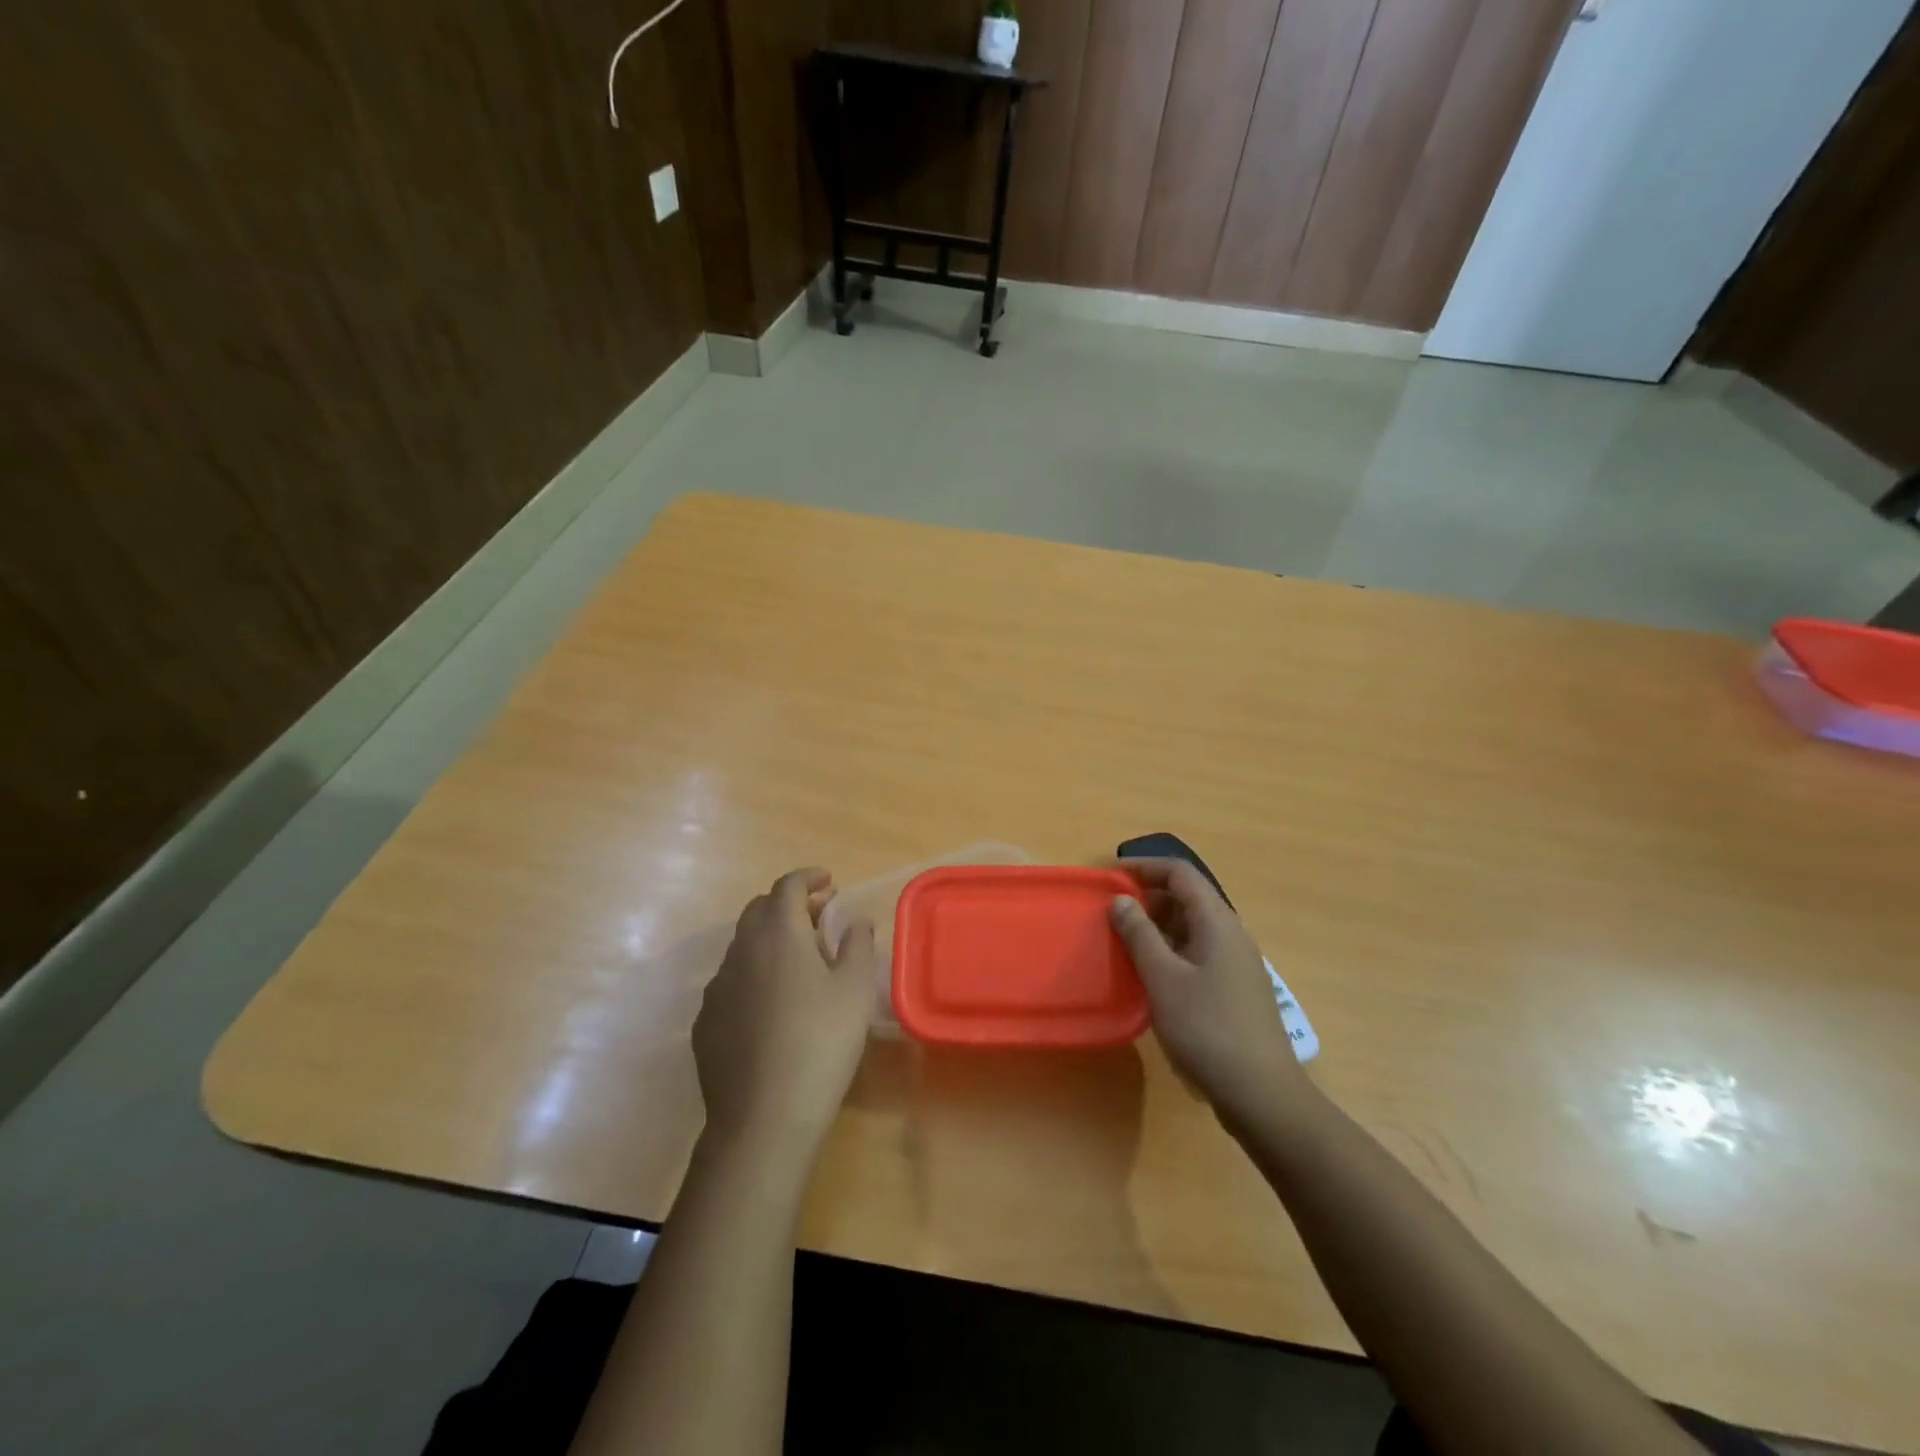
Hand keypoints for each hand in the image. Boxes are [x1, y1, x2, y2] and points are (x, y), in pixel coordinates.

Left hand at [693, 868, 876, 1157]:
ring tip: (799, 961)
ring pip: (742, 946)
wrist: (763, 1118)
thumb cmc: (820, 1042)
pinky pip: (730, 982)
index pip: (788, 886)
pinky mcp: (704, 1023)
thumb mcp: (854, 990)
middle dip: (789, 904)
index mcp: (778, 934)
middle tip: (819, 917)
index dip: (809, 877)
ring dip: (769, 939)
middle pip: (759, 909)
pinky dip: (753, 974)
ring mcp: (716, 988)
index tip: (829, 881)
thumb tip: (854, 920)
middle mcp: (740, 951)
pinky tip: (771, 1005)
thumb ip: (857, 944)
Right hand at [1109, 859, 1311, 1126]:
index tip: (1111, 876)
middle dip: (1149, 897)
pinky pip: (1198, 952)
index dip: (1145, 867)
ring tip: (1125, 941)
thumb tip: (1121, 900)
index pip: (1181, 873)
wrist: (1262, 1094)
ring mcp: (1237, 963)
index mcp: (1218, 922)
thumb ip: (1139, 935)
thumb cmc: (1208, 1029)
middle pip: (1189, 897)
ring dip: (1158, 926)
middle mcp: (1232, 934)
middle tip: (1113, 912)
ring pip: (1193, 927)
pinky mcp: (1235, 989)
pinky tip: (1151, 975)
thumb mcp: (1163, 979)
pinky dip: (1171, 950)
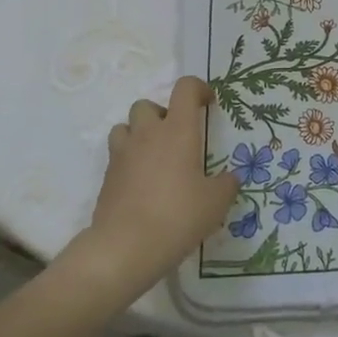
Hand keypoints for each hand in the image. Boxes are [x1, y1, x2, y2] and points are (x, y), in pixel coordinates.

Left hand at [73, 77, 238, 294]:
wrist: (125, 247)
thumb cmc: (178, 216)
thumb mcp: (215, 202)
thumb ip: (226, 185)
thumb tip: (230, 178)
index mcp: (178, 130)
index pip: (185, 88)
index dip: (199, 89)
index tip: (209, 104)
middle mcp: (147, 134)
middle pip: (147, 105)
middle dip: (162, 114)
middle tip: (177, 138)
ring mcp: (123, 154)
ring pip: (125, 127)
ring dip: (139, 134)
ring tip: (154, 158)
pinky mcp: (107, 177)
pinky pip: (117, 156)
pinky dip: (129, 161)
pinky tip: (142, 185)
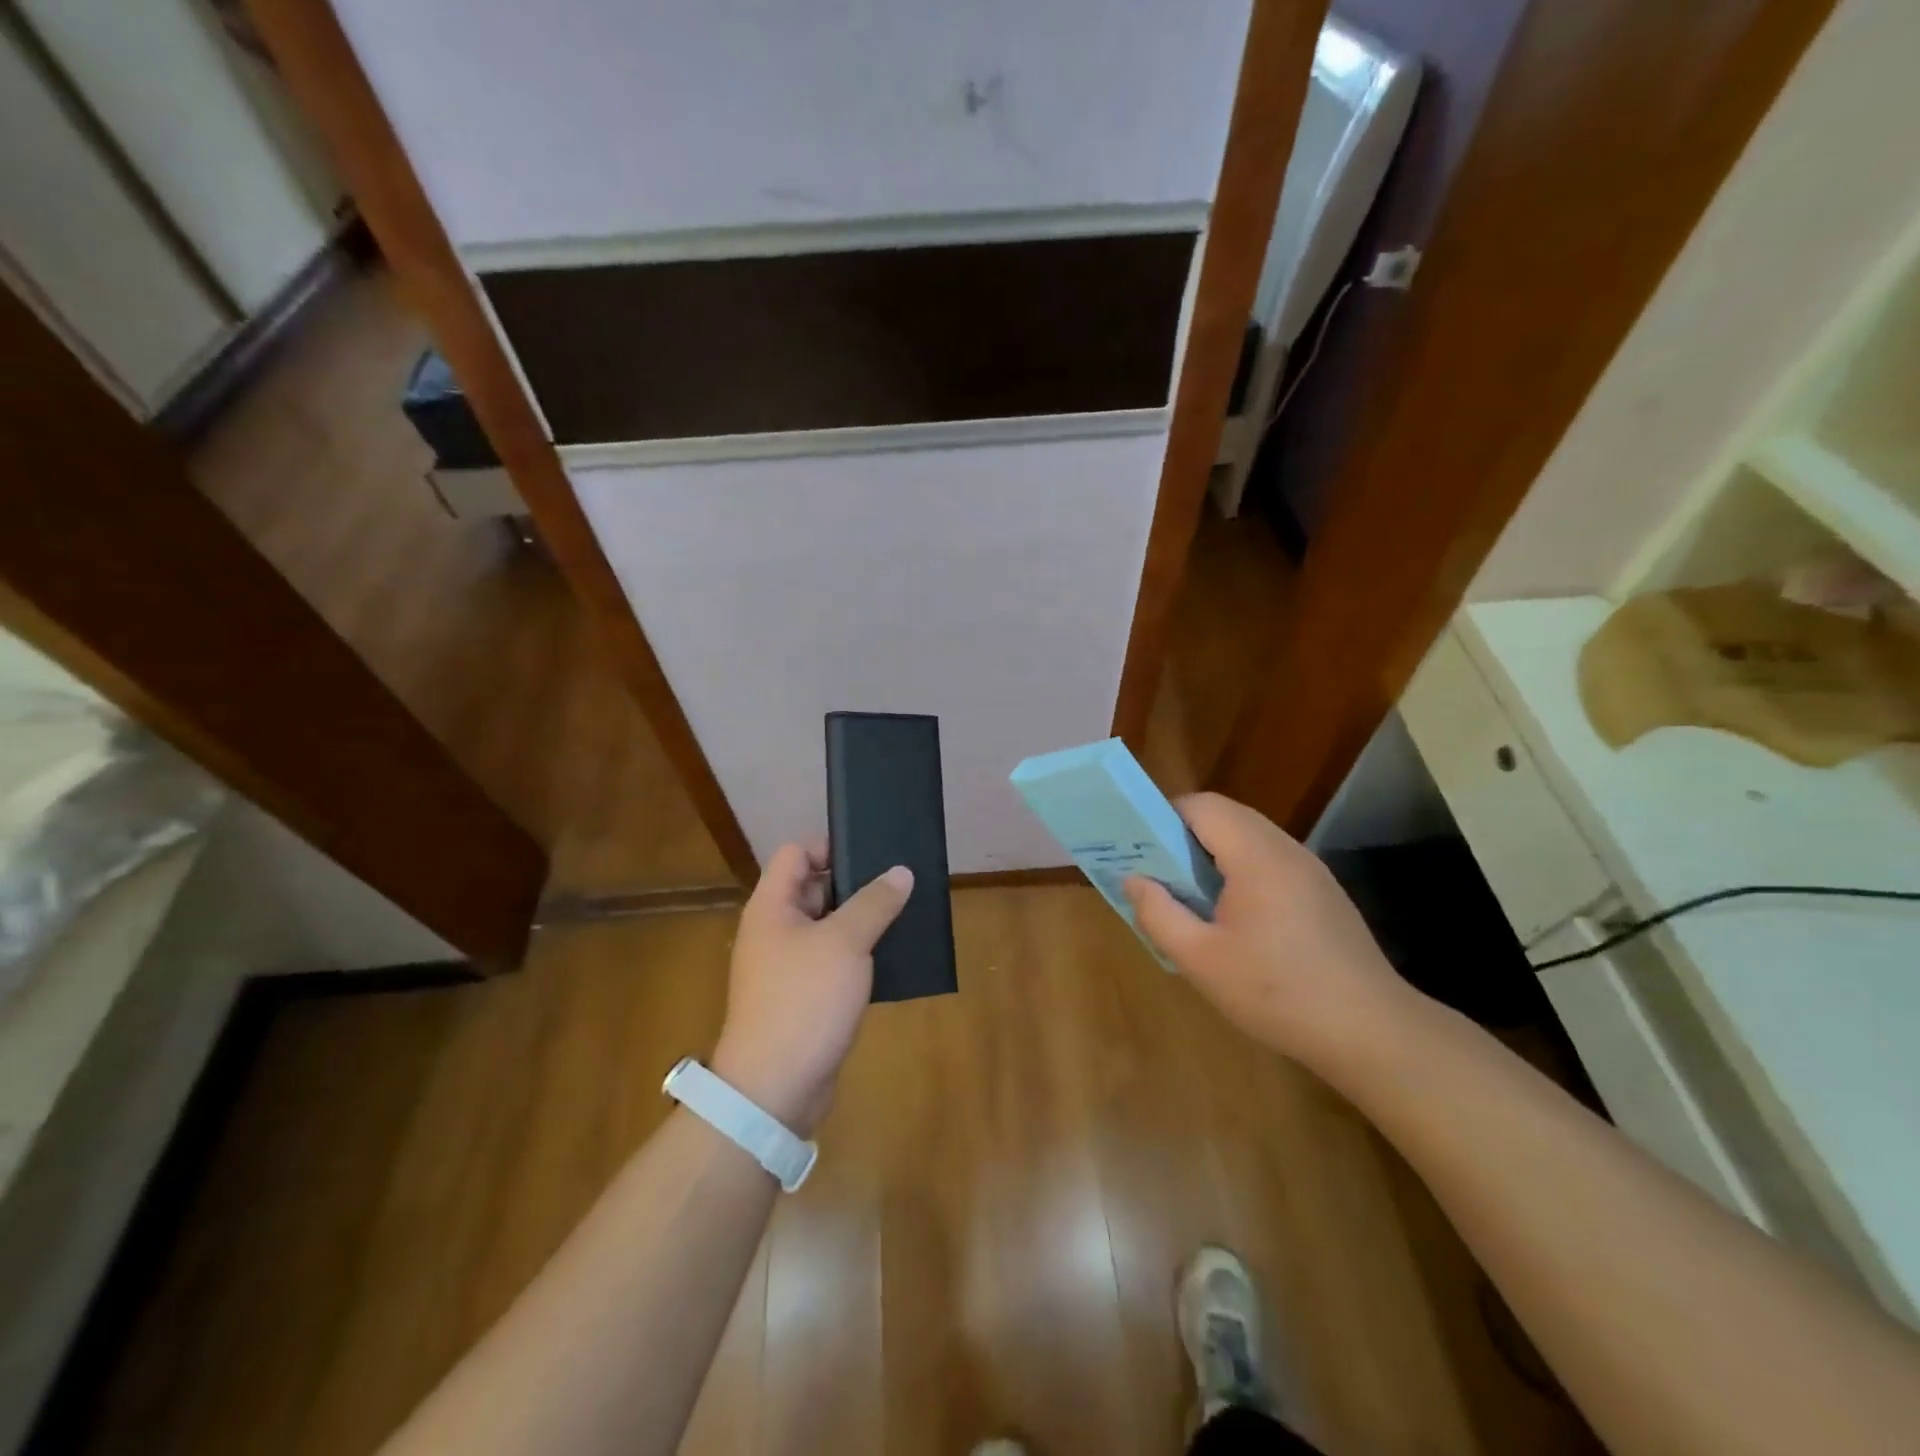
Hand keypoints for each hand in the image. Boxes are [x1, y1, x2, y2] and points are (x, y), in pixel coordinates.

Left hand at [711, 843, 912, 1134]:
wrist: (774, 1088)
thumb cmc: (804, 1000)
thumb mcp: (845, 943)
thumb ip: (874, 902)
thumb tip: (900, 872)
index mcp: (772, 906)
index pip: (796, 853)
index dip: (830, 845)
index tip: (872, 852)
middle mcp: (775, 930)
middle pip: (815, 887)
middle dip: (856, 884)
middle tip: (899, 882)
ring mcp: (788, 965)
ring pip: (828, 926)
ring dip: (861, 920)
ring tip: (905, 913)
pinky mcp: (804, 996)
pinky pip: (833, 960)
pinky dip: (858, 954)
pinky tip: (892, 955)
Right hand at [1123, 793, 1412, 1069]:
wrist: (1371, 1032)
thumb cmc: (1277, 992)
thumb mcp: (1201, 960)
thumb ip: (1158, 914)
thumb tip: (1134, 880)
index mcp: (1256, 856)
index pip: (1202, 806)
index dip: (1165, 816)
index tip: (1142, 848)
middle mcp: (1286, 849)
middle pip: (1227, 816)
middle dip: (1185, 835)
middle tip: (1159, 873)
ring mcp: (1310, 870)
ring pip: (1250, 838)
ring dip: (1214, 854)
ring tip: (1190, 895)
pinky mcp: (1323, 892)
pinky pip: (1270, 861)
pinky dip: (1241, 870)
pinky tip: (1234, 918)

------------------------------------------------------------------------

* **Problem details**
Nothing but the lines from the one with "thumb mcp: (845, 943)" through the last line of the records above should be retyped, and those word for word.

* **Task result**
thumb mcp: (845, 943)
thumb ip: (874, 902)
thumb tip: (900, 872)
index mcp: (772, 906)
index pip: (796, 853)
index dip: (830, 845)
index tip: (872, 852)
middle mcp: (775, 930)
middle pip: (815, 887)
middle dip: (856, 884)
middle tip: (899, 882)
ring mcp: (788, 965)
ring pip: (828, 926)
ring dip: (861, 920)
ring tip: (905, 913)
pinky mcp: (804, 996)
pinky pip: (833, 960)
pinky dip: (858, 954)
pinky tip: (892, 955)
Right hand at [1123, 793, 1412, 1069]:
wrist: (1371, 1032)
thumb cmc: (1277, 992)
thumb mcp: (1201, 960)
thumb ip: (1158, 914)
thumb tip: (1134, 880)
index mcp: (1256, 856)
index pip: (1202, 806)
index dip: (1165, 816)
index tip: (1142, 848)
middle mcp: (1286, 849)
middle pip: (1227, 816)
middle dip: (1185, 835)
middle tip: (1159, 873)
ring mcp: (1310, 870)
ring pip: (1250, 838)
ring dip: (1214, 854)
ring tip: (1190, 895)
pinky mcp: (1323, 892)
pinky pip: (1270, 861)
pinky dip: (1241, 870)
pinky tip: (1234, 918)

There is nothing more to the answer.